If you go to ploy mounts, be prepared for some extra vibration and road noise - it's the tradeoff you get for the extra endurance. They're good, but there is a tradeoff....

5-90
 
I put a set of the M.O.R.E. motor mounts in last fall. They're expensive, but I'll cheerfully do it again. Much stouter than stock, and can be rebuilt (inserts are Moog K3131 lower control arm bushings!)

Downside is that they are stiffer than stock rubber mounts, but certainly less than poly.

ChiXJeff
 
I agree, all 3 in one swoop is the way to do it. I did all three of mine in the XJ last summer, with Advance Auto rubber parts. They have held up fine...we'll see how this season treats them. MORE mounts look sweet, maybe for one of the other ones :)

I had to pull the oil filter neck off my older model, but your newer HO may offer clearance to get the bolt out. Depending how you plumbed your home brewery/K&N, that may need to be moved.

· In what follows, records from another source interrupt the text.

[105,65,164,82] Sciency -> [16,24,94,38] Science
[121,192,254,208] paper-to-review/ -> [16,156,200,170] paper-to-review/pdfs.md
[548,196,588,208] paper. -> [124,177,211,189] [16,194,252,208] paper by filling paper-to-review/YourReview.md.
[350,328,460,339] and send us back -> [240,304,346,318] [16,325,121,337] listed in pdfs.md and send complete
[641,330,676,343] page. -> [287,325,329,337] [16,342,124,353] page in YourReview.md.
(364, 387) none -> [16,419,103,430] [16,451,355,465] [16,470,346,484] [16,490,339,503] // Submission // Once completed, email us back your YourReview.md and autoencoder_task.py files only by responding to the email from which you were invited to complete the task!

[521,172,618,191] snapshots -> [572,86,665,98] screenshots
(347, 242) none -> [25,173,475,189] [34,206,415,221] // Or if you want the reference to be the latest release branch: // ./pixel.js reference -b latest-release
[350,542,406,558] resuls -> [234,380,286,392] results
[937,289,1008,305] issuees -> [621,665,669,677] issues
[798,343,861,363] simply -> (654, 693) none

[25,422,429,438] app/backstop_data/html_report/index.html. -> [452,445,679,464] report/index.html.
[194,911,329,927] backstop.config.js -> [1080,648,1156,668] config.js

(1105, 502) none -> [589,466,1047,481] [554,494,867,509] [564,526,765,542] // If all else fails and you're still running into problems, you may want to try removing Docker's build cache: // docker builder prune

The Renix 4.0 needs the airbox out for access. One mount at a time worked fine for me...I did the tranny mount last.

I did mine while swapping alternators! while I was in there and late for work anyway LOL (threw the battery on the charger, pulled the dead alt, then spied the hagged out mounts) said "Hmmmm... I gots me some of those around here somewhere" then just did it before putting in a replacement alt/belt. That left room to maneuver in front of the RHS mount.

It wasn't a bad job...the oil mess was worst part...good time to do a new filter & fill if you are close to due.
 
What is the exact size of your tires and rims?

I replaced my driver side mount in about ten minutes. I jacked the engine up a bit with my floor jack and used an air wrench with a long extension on my socket to remove the bottom bolt. The top bolt came out easy with a rachet. I was amazed how quickly I changed this engine mount out.
 
well... maybe I will do the tranny mount after all... not sure now, but when I replaced the crossmember it looked good :) :) I'll see....

In any case, the mounts are in (I went with oem) and the drivers one was pretty easy and the passenger one could have been easier: I had a bear of a time getting the bolt through and the mount aligned... but after 10 minutes of cussing and swearing as I banged my knuckles in and it went through :)

Kejtar
 
I can't believe I have'nt heard of anyone changing just one mount to poly. It's an old street racer trick to change the driver side mount to solid and leave the passenger side rubber. The driver side takes almost all the abuse, it's the "lift" side of the motor, tries to pull the mount apart. Yes running this setup will have more vibration than stock, but not as much as running both poly's. To me it's a sweet compromise. I haven't done it yet, but I'll buy the unused "bombproof" type mount from someone if they wanna try it too.